Si l’on pose que le numérique est une colonisation, le SARS-CoV-2 serait la marque temporelle d’une fin de conquête. On sait maintenant qu’une assignation à résidence planétaire est manageable, reste plus qu’à trouver l’excuse qui transformera l’état d’exception en état de fait permanent !
L’ère et l’aire artificielles
Les conquistadors en arrivant dans le « Nouveau Monde » ont ramené leurs germes avant les fusils et le Messianisme. En un siècle, les maladies et les épidémies importées d’Europe contre lesquels les premiers habitants des Amériques n’étaient pas immunisés ont décimé une grande partie des peuples autochtones à pied d’égalité avec le génocide dont ils ont été victimes. Les virus jusqu’alors inexistants dans cette partie du monde ont largement contribué à l’épuration blanche du continent.
Les colons l’ignoraient, mais leurs maladies complétaient leur attirail de la colonisation : esclavagisme, évangélisme, servage, terreur, tueries, massacres, déplacements forcées de peuples entiers, corruption, assignations systémiques à la déculturation, batailles militairement disproportionnées, j’en passe et des pires. Contre les virus que les Européens leur transmettaient, les premiers habitants des Amériques furent acculés à la dispersion. Elle-même avantage stratégique primordial dans la conquête du continent par les assaillants blancs. Ça ne vous rappelle rien ?

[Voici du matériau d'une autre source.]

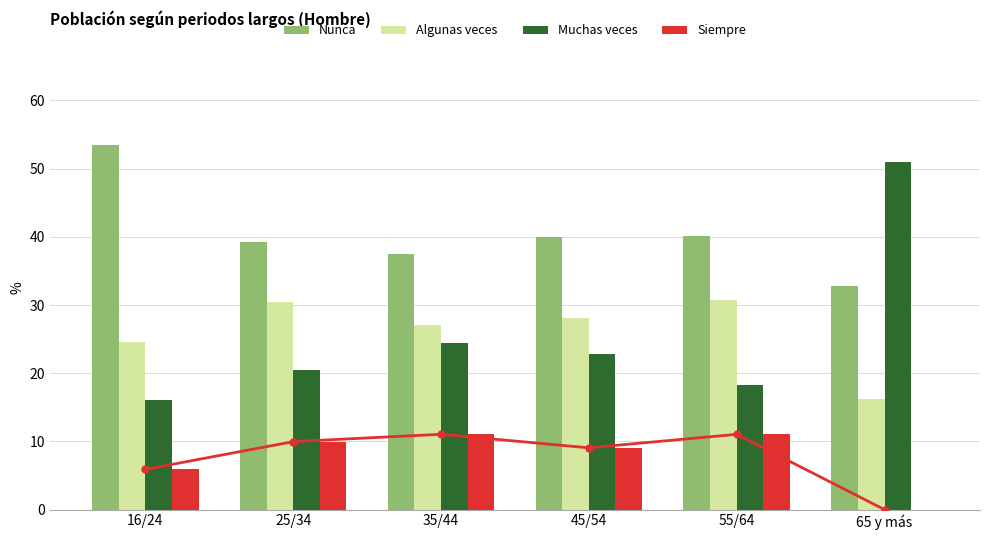

Reading left to right, transcribe all the data shown in this chart.

Nunca: 53.5	39.2	37.5	40.0	40.1	32.8
Algunas veces: 24.6	30.4	27.1	28.1	30.7	16.2
Muchas veces: 16.1	20.4	24.4	22.9	18.2	51.0
Siempre: 5.9	10.0	11.1	9.1	11.0	0.0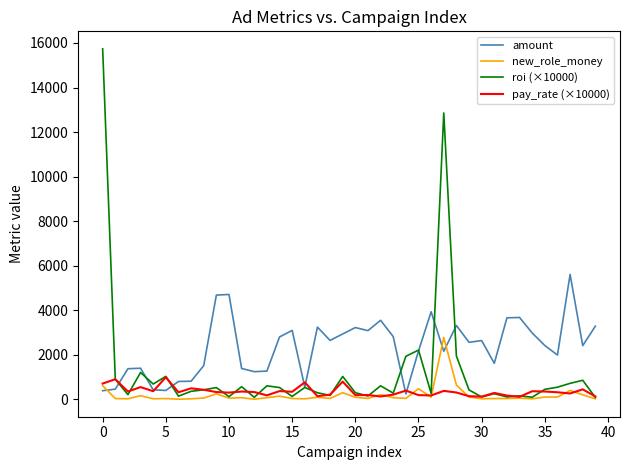

Which series has the largest total across all categories?

amount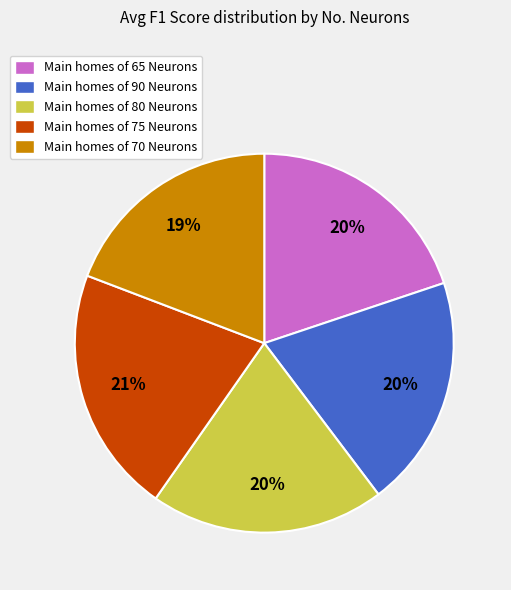

Is the sum of Main homes of 90 Neurons and Main homes of 80 Neurons greater than half?

No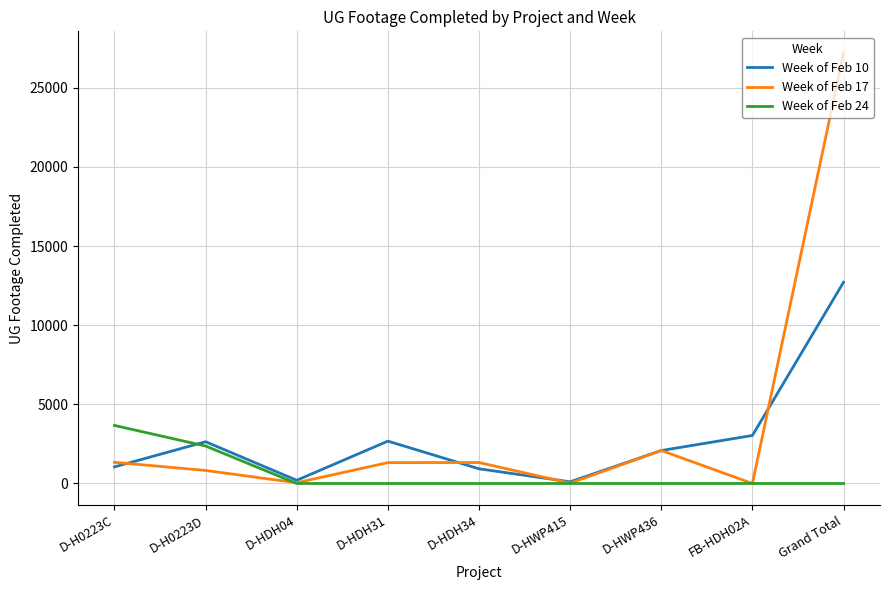

Which label corresponds to the largest value in the chart?

Grand Total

Cet holocauste qui ne dit pas son nom, le premier sans doute de cette ampleur (rarement si ce n’est jamais atteinte depuis), fut aussi le début de la fin de l’espace naturel. Avec l’Australie (et quelques portions d’Afrique et d’Asie), les Amériques étaient à ce moment-là le seul continent non-urbanisé et de loin le territoire naturel intouché le plus étendu. En conséquence, les indigènes exterminés emportaient avec eux une manière aujourd’hui perdue d’habiter le monde. Cette normalisation urbaine a duré des siècles pour s’établir enfin en société du spectacle, de la consommation et du contrôle dans un monde industriel, technologique et impérialiste.

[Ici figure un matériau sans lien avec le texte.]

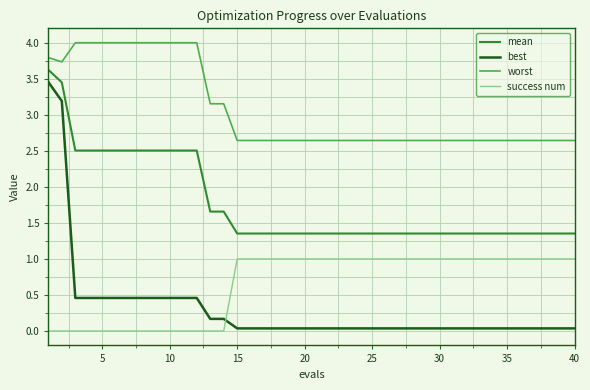

What is the average value of the best series?

0.3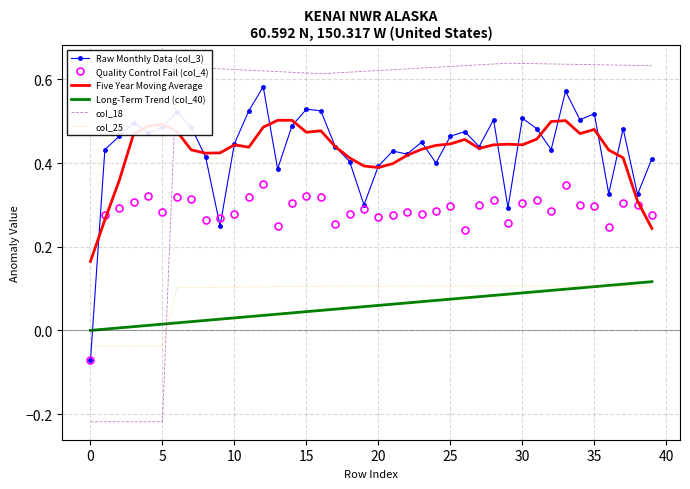

Which series has the largest total across all categories?

col_18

Quant à la pandémie actuelle, elle préfigure une société du code dans une ère artificielle, celle de l’homo-clicus. Ne vous y méprenez pas, le capitalisme n’est pas à l’arrêt par effet de propagation du SARS-CoV-2, les substitutions se suivent et se ressemblent. En cours, l’avènement précipité et accéléré du post-capitalisme (ici le terme indique une forme plus évoluée, non un dépassement) : après la généralisation de l’urbanité, généralisation de la virtualité ; annihilation du politique et de l’intime à la faveur du data et de l’algorithme ; remplacement du vivant par l’I.A., de l’énergie fossile par la nanotechnologie et de la colonisation de la terre par la conquête de l’espace.